Activity — Output every line of the records below with no changes.

Collected data
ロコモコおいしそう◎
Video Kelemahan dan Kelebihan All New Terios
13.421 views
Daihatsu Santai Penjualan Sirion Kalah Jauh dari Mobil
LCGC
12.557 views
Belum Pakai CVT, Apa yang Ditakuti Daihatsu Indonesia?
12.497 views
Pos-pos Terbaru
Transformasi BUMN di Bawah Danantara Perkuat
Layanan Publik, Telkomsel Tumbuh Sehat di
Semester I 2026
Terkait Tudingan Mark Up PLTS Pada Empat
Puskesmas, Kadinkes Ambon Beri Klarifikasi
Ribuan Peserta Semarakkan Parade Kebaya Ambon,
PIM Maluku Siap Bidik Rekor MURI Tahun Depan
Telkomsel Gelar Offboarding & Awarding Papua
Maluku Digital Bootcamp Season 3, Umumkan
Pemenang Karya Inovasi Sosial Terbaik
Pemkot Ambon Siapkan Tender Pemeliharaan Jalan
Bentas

Response to this task —
ロコモコおいしそう◎
Video Kelemahan dan Kelebihan All New Terios
13.421 views
Daihatsu Santai Penjualan Sirion Kalah Jauh dari Mobil
LCGC
12.557 views
Belum Pakai CVT, Apa yang Ditakuti Daihatsu Indonesia?
12.497 views
Pos-pos Terbaru
Transformasi BUMN di Bawah Danantara Perkuat
Layanan Publik, Telkomsel Tumbuh Sehat di
Semester I 2026
Terkait Tudingan Mark Up PLTS Pada Empat
Puskesmas, Kadinkes Ambon Beri Klarifikasi
Ribuan Peserta Semarakkan Parade Kebaya Ambon,
PIM Maluku Siap Bidik Rekor MURI Tahun Depan
Telkomsel Gelar Offboarding & Awarding Papua
Maluku Digital Bootcamp Season 3, Umumkan
Pemenang Karya Inovasi Sosial Terbaik
Pemkot Ambon Siapkan Tender Pemeliharaan Jalan
Bentas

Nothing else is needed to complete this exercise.